If the State Department had returned negative or even mixed environmental assessments for Keystone XL, Secretary of State John Kerry might face a difficult decision to approve construction (“All sides pressing Kerry on pipeline,” Page A1, May 28). Fortunately for him and for our economy, the State Department resoundingly concluded not just once but in each of the four assessments conducted over the past five years that the pipeline would have “no significant impacts” on the environment.
Keystone XL “would have a degree of safety over any other typically constructed domestic oil pipeline system,” according to the State Department. Every governor in states along the planned route strongly supports Keystone XL and the 42,000 jobs and $2 billion in salaries its construction would generate over the next two years.
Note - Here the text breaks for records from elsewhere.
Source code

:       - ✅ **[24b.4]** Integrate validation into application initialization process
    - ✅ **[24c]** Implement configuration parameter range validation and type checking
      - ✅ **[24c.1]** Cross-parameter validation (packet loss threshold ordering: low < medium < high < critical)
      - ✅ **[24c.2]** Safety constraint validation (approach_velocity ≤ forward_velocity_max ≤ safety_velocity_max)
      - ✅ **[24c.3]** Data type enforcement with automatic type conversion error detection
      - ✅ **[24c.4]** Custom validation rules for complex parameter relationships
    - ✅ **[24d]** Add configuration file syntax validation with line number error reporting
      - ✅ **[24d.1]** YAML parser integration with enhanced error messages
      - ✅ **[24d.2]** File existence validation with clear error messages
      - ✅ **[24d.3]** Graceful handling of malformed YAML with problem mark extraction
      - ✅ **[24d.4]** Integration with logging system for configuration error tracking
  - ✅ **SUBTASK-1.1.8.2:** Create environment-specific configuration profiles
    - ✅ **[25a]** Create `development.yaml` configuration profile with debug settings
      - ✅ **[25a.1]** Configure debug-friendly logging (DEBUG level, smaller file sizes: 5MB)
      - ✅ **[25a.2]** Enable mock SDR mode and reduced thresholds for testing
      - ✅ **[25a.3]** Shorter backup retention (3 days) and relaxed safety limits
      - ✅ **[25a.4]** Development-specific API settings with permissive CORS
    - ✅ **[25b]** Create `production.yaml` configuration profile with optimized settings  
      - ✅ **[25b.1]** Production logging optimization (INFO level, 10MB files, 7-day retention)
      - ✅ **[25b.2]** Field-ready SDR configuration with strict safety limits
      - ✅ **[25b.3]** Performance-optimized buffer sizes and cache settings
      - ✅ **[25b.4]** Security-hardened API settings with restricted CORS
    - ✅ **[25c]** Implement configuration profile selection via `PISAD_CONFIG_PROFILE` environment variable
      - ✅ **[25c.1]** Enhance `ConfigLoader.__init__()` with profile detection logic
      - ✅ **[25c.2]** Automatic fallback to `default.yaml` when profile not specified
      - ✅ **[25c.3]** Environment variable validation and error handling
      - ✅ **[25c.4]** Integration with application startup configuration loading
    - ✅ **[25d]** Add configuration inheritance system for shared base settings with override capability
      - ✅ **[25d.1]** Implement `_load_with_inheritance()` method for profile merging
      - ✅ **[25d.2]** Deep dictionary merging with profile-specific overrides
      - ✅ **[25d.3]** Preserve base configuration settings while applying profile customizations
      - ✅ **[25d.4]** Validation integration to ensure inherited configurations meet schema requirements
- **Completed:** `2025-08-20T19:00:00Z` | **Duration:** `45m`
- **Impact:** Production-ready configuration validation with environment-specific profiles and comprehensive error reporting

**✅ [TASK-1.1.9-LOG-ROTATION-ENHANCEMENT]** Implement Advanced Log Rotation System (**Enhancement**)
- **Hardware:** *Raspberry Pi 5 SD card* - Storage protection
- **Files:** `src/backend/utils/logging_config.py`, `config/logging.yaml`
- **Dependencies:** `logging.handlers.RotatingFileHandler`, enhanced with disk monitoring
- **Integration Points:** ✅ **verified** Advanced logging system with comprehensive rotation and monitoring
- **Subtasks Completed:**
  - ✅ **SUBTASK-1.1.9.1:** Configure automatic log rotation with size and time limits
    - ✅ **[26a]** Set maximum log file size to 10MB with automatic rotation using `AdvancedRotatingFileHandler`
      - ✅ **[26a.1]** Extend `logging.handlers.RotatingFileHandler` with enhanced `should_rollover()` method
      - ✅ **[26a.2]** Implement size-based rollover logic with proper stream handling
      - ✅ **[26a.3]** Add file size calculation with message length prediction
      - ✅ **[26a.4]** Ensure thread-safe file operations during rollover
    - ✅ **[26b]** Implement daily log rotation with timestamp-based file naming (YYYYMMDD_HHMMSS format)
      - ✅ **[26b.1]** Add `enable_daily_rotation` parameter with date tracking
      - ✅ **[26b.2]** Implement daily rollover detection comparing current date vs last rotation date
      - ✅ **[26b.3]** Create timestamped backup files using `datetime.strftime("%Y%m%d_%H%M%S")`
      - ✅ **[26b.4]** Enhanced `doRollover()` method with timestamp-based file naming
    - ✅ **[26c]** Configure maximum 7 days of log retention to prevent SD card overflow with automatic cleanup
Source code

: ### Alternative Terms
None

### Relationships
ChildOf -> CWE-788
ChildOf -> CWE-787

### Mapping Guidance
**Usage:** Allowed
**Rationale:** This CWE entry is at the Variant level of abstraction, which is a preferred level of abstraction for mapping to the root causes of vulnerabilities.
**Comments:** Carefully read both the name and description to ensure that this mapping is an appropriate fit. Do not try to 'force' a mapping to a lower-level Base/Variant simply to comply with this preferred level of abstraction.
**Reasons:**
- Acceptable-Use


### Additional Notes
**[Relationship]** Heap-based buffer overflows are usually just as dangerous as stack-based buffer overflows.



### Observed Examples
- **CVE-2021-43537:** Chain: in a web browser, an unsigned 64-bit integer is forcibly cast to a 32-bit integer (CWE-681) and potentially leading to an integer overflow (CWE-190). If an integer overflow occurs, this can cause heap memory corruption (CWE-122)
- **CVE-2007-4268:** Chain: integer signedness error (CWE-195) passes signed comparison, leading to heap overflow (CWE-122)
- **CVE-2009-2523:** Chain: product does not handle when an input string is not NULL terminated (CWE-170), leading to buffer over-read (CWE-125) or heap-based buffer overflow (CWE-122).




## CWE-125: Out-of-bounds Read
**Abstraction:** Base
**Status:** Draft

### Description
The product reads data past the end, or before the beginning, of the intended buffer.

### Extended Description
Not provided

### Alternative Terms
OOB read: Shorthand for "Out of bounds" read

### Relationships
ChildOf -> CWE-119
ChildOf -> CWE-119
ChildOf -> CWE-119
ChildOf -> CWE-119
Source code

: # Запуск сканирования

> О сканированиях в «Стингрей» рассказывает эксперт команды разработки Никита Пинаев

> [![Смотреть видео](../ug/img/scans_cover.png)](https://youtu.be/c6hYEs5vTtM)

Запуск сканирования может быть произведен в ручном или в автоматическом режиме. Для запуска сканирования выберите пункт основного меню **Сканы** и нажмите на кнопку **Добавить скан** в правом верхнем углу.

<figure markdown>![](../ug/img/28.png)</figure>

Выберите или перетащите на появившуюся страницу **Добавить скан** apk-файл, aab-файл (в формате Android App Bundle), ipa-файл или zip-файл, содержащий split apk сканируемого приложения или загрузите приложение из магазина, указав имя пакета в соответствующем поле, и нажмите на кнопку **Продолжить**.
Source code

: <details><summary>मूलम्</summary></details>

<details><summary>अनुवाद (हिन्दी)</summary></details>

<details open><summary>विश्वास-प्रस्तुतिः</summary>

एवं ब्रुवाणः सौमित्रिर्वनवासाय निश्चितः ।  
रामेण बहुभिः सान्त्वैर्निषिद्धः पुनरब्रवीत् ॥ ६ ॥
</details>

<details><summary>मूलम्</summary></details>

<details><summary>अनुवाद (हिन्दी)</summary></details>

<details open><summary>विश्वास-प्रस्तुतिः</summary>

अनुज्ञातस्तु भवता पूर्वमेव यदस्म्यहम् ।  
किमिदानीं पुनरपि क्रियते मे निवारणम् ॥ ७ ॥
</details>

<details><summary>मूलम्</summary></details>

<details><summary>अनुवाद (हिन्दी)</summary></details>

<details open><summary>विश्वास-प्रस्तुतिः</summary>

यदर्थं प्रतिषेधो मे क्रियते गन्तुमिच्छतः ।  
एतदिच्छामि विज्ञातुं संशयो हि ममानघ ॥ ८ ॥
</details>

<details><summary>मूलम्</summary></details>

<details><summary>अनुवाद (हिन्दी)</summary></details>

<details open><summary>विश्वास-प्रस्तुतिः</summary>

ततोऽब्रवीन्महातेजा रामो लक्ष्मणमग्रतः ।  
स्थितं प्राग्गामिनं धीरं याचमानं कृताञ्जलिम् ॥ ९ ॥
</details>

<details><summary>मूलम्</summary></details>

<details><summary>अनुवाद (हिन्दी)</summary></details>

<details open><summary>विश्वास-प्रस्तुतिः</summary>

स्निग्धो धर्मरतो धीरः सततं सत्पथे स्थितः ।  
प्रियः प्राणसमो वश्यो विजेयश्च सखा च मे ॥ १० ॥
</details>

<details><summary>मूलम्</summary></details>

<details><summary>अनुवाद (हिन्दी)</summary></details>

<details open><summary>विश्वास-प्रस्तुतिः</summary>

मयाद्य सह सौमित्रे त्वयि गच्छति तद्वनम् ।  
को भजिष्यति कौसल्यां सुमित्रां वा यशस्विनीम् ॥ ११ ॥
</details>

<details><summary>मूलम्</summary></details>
The latest review determined that “there would be no substantive change in global greenhouse gas emissions” because these oil resources are being developed with or without Keystone XL. The only thing the United States would accomplish by refusing oil from our number one trading partner, Canada, would be the transfer of economic benefits and enhanced energy security to other countries such as China. Meanwhile, we would increase our reliance on imports from less stable regions.
The high-profile approval process for Keystone XL has made it a political issue, but it shouldn’t be. With environmental questions thoroughly settled in favor of construction, Kerry has only one question to consider: Is Keystone XL in our national interest? By every measure — economic growth, energy security, job creation, revenue generation, and benefit to our military — the answer is yes.